Stored data entries
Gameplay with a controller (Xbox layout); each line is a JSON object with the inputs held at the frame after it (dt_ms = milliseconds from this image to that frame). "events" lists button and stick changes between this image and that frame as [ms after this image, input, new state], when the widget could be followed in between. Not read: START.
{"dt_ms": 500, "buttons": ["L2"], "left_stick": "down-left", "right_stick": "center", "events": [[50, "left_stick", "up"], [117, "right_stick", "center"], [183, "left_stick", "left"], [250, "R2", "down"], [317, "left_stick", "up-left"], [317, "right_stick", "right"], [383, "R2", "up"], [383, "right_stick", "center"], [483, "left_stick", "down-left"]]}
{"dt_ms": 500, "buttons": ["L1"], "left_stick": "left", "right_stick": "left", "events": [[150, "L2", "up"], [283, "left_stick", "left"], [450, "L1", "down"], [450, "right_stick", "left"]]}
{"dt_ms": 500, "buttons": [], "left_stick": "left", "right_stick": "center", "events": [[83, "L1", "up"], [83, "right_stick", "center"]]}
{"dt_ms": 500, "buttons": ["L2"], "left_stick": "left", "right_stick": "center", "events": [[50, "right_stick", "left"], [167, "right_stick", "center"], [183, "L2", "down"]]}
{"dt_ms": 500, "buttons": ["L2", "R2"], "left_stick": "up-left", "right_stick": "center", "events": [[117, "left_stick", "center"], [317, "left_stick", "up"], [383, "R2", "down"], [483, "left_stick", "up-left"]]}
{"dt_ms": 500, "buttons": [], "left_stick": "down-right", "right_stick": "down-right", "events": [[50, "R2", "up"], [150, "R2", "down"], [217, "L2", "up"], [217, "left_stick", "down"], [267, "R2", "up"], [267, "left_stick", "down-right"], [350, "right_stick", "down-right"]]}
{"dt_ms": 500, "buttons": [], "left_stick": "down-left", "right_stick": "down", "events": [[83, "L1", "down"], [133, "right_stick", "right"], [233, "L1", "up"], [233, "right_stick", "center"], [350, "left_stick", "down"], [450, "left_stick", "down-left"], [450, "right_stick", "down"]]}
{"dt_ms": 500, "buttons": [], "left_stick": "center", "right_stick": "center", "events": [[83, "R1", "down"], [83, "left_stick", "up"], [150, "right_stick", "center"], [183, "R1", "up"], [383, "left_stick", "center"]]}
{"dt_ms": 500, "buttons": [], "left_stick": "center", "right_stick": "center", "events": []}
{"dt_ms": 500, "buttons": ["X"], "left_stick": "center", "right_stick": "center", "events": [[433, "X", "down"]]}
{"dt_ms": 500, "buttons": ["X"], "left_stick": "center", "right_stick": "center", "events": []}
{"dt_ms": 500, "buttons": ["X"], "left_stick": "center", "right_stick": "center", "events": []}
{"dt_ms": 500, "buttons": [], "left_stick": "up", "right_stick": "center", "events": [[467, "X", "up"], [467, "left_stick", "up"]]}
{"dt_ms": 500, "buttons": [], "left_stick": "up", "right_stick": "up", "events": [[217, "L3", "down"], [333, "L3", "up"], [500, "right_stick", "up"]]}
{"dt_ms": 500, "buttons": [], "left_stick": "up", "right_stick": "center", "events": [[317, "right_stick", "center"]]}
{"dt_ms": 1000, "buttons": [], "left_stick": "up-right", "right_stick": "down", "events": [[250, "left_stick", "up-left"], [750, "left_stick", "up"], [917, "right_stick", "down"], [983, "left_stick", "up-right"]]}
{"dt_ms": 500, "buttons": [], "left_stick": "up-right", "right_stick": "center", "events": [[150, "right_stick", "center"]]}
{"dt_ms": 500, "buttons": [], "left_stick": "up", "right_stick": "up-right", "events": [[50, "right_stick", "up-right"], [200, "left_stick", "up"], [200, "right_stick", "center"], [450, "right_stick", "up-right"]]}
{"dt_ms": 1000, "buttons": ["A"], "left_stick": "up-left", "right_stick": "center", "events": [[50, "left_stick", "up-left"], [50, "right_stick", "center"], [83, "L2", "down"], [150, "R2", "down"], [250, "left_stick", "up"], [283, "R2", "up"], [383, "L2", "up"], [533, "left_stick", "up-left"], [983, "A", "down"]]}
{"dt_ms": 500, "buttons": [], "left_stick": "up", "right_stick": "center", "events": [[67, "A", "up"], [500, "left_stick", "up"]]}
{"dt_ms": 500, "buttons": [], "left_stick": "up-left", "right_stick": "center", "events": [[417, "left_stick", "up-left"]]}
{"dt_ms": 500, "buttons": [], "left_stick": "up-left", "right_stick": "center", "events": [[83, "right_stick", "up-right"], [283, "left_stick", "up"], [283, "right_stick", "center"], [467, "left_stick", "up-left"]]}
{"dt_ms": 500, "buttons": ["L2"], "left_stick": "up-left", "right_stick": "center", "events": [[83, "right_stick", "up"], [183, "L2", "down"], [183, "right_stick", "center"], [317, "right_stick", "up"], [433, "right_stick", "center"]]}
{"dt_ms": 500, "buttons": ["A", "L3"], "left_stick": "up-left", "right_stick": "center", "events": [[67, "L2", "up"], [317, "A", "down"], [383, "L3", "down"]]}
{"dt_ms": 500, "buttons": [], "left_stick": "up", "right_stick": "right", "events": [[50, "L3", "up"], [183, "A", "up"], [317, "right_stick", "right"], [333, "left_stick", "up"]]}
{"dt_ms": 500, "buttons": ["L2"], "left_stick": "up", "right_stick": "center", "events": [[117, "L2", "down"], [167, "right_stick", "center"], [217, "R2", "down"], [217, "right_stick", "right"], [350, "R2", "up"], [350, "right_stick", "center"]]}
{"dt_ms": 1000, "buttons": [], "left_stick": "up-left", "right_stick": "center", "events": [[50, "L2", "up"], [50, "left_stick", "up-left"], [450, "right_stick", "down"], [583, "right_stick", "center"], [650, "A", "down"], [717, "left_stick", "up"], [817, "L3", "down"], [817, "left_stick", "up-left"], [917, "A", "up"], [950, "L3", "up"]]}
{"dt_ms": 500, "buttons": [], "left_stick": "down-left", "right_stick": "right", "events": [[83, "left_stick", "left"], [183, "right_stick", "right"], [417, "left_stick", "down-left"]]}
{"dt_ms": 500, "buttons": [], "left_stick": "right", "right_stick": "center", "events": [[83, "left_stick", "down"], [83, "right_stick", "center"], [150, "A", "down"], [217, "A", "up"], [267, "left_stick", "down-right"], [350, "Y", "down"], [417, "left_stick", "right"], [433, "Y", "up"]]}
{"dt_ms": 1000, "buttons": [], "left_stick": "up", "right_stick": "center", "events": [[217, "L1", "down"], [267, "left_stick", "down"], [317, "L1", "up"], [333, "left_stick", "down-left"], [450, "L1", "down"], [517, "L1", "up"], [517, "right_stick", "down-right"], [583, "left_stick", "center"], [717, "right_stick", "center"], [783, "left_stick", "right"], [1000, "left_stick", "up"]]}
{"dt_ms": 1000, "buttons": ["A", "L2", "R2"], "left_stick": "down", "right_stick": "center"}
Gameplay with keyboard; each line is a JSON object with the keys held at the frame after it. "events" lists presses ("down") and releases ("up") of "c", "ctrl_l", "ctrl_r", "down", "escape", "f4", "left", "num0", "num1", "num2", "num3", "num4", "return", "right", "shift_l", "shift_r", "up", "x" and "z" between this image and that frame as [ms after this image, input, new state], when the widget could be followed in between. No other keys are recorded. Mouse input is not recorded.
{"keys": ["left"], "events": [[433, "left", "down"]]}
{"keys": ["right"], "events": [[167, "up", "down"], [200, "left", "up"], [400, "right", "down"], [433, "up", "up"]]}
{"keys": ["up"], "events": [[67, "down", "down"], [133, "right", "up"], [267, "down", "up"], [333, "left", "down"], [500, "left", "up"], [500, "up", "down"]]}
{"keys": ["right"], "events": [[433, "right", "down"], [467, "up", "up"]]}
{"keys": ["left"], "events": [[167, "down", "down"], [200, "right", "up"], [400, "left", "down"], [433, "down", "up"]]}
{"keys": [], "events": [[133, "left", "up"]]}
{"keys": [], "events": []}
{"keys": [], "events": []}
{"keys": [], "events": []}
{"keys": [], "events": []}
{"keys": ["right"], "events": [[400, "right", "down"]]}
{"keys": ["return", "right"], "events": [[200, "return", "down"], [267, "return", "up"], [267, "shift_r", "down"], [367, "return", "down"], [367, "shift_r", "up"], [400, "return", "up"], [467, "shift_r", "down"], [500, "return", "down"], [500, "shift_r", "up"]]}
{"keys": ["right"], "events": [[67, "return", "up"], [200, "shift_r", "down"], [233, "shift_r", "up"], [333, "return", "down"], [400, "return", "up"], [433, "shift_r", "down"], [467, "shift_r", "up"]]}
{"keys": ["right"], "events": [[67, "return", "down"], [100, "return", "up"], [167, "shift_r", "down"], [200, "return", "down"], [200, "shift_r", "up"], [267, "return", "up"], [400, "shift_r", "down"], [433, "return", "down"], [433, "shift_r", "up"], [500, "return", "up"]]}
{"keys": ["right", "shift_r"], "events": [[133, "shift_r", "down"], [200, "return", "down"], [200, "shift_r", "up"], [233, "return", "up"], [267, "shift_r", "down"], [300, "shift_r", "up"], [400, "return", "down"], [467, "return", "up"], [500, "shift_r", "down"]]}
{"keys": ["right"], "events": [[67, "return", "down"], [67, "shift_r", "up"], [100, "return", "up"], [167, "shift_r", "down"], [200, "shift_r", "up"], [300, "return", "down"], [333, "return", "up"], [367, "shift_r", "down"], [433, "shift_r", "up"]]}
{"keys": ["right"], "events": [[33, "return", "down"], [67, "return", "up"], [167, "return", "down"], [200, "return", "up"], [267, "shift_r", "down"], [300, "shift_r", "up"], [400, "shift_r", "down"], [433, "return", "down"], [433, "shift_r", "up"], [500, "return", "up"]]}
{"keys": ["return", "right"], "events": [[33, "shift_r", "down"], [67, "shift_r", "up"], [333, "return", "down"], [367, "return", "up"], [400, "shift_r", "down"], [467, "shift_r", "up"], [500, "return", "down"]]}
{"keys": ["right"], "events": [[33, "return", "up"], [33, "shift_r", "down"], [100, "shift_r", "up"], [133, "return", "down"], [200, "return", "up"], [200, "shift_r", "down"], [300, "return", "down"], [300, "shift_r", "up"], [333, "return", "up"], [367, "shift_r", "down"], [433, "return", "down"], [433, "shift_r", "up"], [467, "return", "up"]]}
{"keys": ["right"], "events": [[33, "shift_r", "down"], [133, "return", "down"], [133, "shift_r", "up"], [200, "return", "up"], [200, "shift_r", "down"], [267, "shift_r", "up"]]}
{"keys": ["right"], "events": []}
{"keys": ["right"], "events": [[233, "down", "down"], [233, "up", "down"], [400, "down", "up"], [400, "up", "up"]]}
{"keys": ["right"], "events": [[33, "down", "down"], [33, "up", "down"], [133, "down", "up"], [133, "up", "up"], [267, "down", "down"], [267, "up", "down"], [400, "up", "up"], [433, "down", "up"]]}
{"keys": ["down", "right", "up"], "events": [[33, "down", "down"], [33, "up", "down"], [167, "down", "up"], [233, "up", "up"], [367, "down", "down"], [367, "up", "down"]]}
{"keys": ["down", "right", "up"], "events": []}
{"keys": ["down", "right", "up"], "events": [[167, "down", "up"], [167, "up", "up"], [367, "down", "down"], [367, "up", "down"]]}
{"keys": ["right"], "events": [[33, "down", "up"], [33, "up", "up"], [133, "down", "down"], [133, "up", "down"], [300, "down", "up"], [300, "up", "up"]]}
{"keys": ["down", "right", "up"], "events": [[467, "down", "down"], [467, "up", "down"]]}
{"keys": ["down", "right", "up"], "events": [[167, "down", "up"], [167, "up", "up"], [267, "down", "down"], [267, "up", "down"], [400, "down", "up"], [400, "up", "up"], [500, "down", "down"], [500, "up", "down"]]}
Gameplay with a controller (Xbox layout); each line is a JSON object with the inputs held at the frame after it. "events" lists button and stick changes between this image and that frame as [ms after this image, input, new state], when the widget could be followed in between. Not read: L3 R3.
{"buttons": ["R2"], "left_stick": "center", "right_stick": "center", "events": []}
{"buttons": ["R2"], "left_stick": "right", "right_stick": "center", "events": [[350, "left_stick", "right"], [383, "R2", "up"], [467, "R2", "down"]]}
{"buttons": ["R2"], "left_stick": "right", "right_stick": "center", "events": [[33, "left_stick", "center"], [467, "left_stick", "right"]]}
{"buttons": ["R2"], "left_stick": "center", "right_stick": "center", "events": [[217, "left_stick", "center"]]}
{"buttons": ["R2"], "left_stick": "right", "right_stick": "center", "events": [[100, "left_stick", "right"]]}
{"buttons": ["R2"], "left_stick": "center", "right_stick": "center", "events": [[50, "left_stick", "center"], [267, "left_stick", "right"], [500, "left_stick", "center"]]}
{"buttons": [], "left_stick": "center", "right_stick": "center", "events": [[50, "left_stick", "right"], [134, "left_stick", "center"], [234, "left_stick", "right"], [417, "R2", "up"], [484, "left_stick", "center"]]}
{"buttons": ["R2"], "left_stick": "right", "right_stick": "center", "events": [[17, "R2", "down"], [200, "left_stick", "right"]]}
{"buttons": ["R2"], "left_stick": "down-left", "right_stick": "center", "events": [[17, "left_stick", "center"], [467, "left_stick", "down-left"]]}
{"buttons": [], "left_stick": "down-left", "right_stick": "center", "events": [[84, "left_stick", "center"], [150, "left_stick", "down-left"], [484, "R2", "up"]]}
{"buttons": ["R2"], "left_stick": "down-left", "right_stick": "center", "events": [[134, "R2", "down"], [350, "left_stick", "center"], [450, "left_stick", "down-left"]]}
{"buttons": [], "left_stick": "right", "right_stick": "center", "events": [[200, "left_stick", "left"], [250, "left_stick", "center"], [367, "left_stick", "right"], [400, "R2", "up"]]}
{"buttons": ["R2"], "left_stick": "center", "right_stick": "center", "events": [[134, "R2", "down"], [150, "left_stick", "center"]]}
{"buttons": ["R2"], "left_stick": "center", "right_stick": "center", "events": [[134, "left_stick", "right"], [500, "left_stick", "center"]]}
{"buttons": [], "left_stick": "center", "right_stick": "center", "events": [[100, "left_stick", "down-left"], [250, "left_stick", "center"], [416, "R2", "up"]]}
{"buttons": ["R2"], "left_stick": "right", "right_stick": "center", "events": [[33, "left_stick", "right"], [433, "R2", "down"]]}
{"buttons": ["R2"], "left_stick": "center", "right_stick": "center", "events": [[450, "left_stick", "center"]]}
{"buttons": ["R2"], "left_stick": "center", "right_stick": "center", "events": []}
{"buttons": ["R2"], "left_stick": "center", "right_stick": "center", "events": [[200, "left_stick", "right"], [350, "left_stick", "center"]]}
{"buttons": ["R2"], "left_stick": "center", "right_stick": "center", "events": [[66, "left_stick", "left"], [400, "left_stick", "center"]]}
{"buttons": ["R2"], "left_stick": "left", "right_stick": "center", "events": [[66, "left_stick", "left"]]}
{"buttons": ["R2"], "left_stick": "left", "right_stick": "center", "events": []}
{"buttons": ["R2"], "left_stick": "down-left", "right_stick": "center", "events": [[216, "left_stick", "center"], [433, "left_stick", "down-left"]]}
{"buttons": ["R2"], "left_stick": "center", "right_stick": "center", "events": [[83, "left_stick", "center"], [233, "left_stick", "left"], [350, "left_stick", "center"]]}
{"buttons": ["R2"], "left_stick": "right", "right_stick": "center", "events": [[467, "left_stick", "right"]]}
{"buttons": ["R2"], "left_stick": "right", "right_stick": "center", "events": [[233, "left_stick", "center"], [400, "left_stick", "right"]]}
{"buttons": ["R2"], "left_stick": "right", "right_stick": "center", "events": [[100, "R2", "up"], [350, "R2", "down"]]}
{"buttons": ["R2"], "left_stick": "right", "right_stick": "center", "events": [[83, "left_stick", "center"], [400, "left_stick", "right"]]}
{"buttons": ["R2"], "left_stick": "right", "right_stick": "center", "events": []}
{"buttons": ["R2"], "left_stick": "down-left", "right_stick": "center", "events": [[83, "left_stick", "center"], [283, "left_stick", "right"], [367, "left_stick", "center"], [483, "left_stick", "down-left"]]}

Task
Each line above with the word "image" must be returned.

Solved problem
Gameplay with a controller (Xbox layout); each line is a JSON object with the inputs held at the frame after it (dt_ms = milliseconds from this image to that frame). "events" lists button and stick changes between this image and that frame as [ms after this image, input, new state], when the widget could be followed in between. Not read: START.
Gameplay with keyboard; each line is a JSON object with the keys held at the frame after it. "events" lists presses ("down") and releases ("up") of "c", "ctrl_l", "ctrl_r", "down", "escape", "f4", "left", "num0", "num1", "num2", "num3", "num4", "return", "right", "shift_l", "shift_r", "up", "x" and "z" between this image and that frame as [ms after this image, input, new state], when the widget could be followed in between. No other keys are recorded. Mouse input is not recorded.
Gameplay with a controller (Xbox layout); each line is a JSON object with the inputs held at the frame after it. "events" lists button and stick changes between this image and that frame as [ms after this image, input, new state], when the widget could be followed in between. Not read: L3 R3.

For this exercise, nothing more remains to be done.